For further information please visit https://thehappyhandwriter.co.za/muscle-mania-2/

Telehealth is the use of telecommunication or virtual consultations for therapeutic services. As an alternative to face-to-face appointments, Occupational Therapists at this practice make use of video conferencing to offer assessments, therapy sessions and parent consultations through online platforms that are deemed safe and secure by South African health industry norms. We also make use of other platforms, such as WhatsApp (text messages, voice-notes, video calls, photo and video sharing), emails, home programmes and telephone calls, in order to provide therapeutic services.

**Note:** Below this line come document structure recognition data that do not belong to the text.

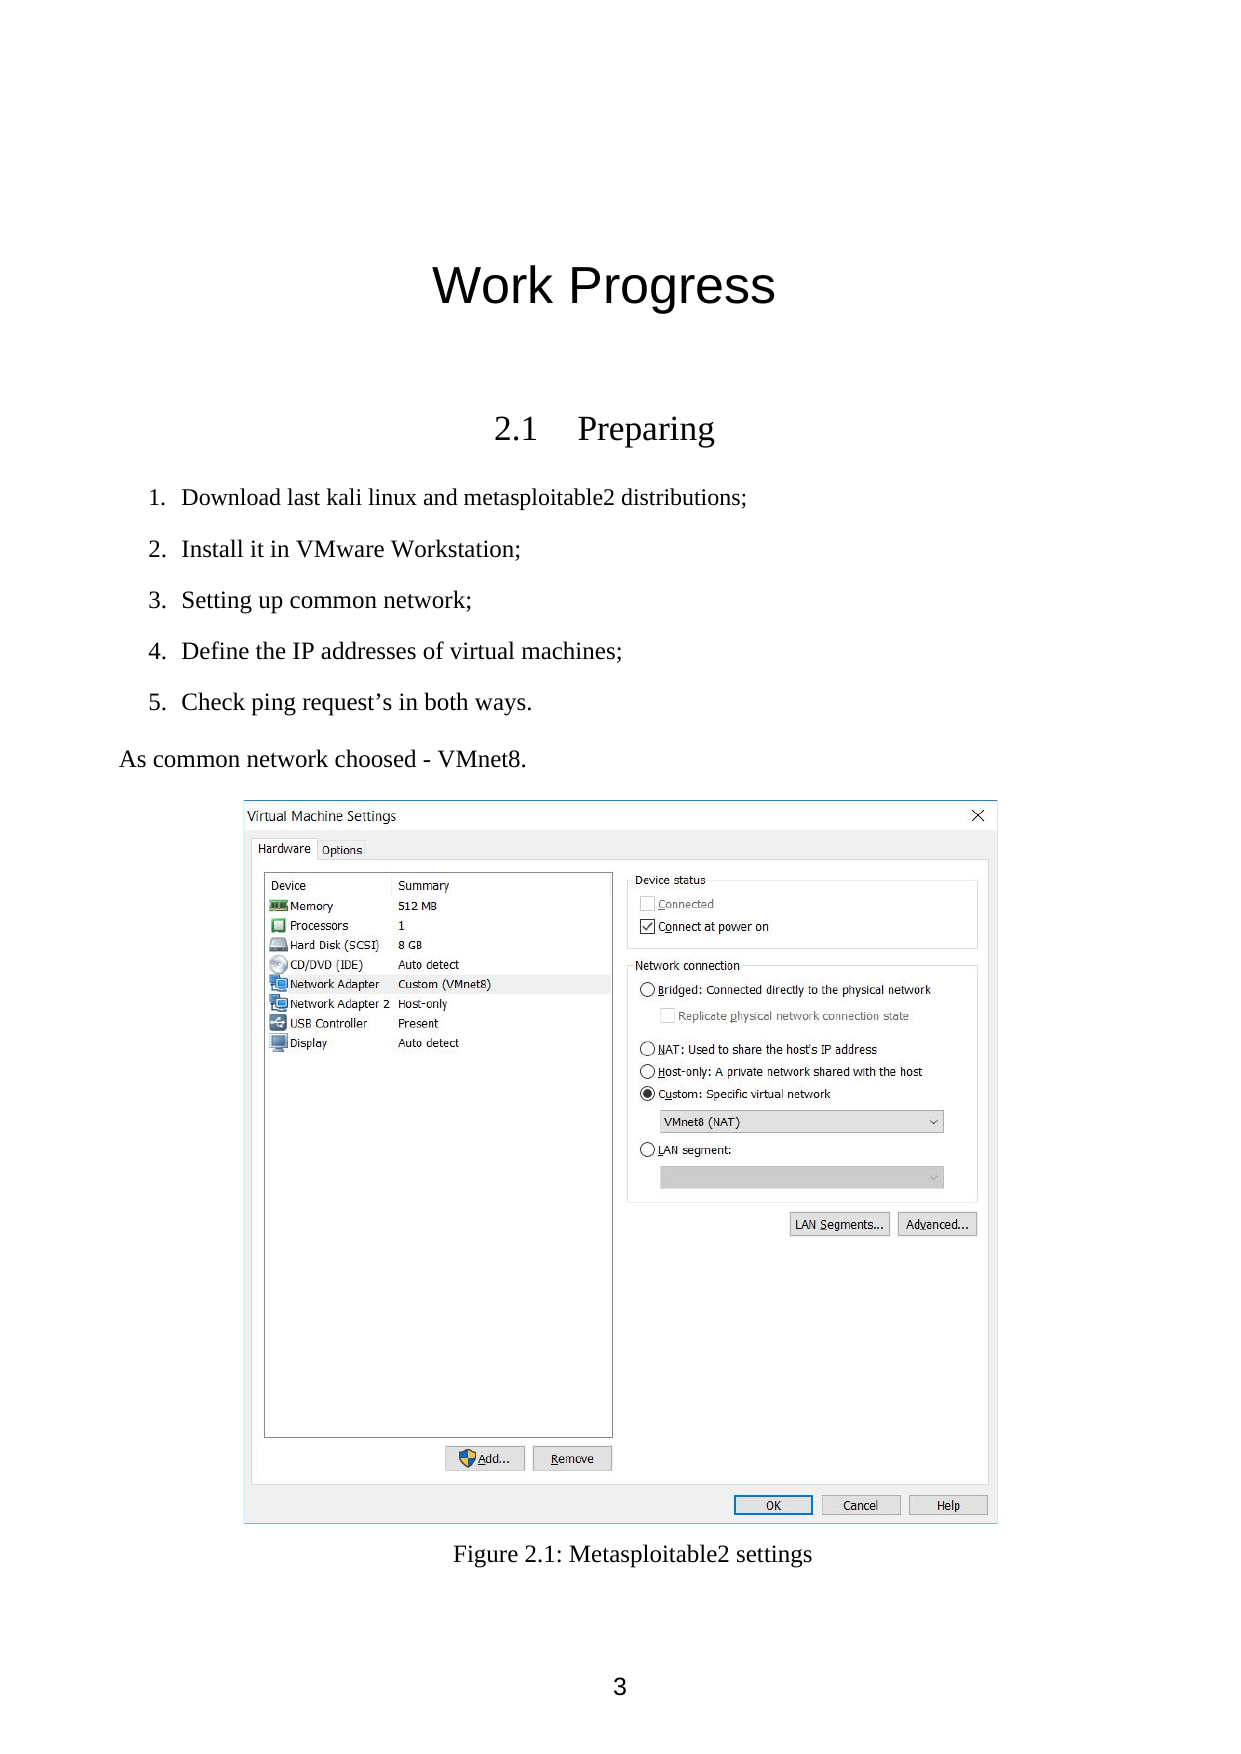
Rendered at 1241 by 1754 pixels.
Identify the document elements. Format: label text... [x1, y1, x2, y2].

text 3 [119, 1672, 1121, 1701]
text Work Progress [119, 255, 1090, 314]
list Setting up common network; [148, 585, 1090, 614]
list Install it in VMware Workstation; [148, 534, 1090, 563]
list Download last kali linux and metasploitable2 distributions; [148, 483, 1090, 511]
list Check ping request’s in both ways. [148, 687, 1090, 716]
text 2.1 Preparing [119, 407, 1090, 448]
list Define the IP addresses of virtual machines; [148, 636, 1090, 665]
text Figure 2.1: Metasploitable2 settings [119, 1539, 812, 1568]
picture [243, 800, 998, 1524]
text As common network choosed - VMnet8. [119, 744, 1090, 773]
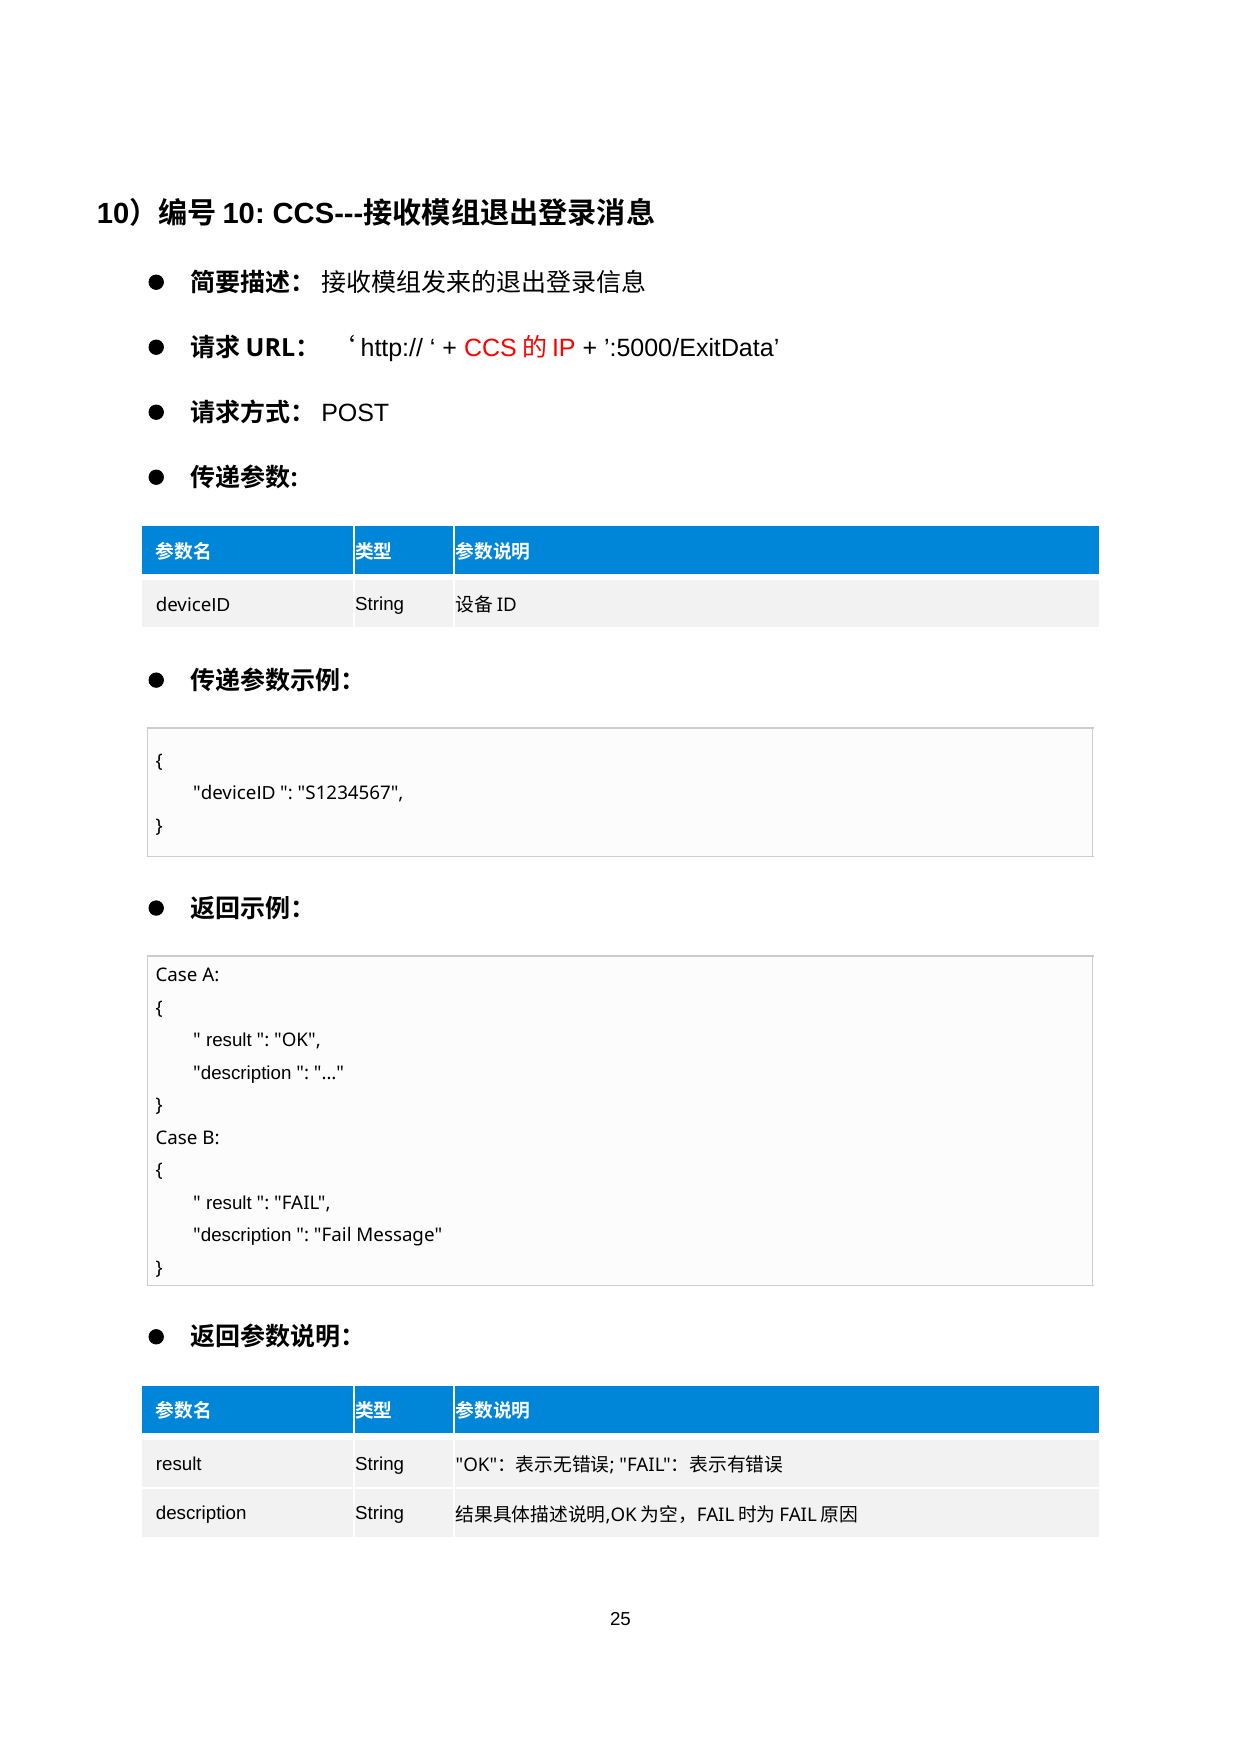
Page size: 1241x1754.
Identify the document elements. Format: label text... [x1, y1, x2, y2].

Telehealth services are typically provided in situations where you or your child cannot attend face-to-face appointments. Telehealth services may also be provided in addition to face-to-face appointments to facilitate and enable ongoing support and guidance in the best interest of your child. Your therapist will discuss your child’s current functioning with you and will offer you support which is most suited to your child’s individual differences. Telehealth services, as with face-to-face consultations, are time-based billing codes and therefore billed at usual therapy tariffs, unless special billing arrangements have been agreed upon between the therapist and client.

Parents are welcome to accompany and support their children during their Telehealth consultations as they would during face-to-face therapy sessions. In certain situations, parent or caregiver presence may be required to ensure the success of the intervention. Please note that Telehealth therapy sessions will not be identical to face-to-face therapy sessions. Some therapeutic activities and techniques are reliant on hands-on facilitation and specialized equipment which cannot always be 100% replicated via Telehealth. Occupational therapy is, however, well suited to Telehealth services as Occupational Therapists are trained to be “out of the box” thinkers utilizing their skills in activity analysis and their continuous consideration of the environment the client finds themselves in. In our practice’s experience, Telehealth intervention has proved extremely useful to facilitate a deeper understanding of our clients and improving parent-therapist collaboration by bringing therapy into homes.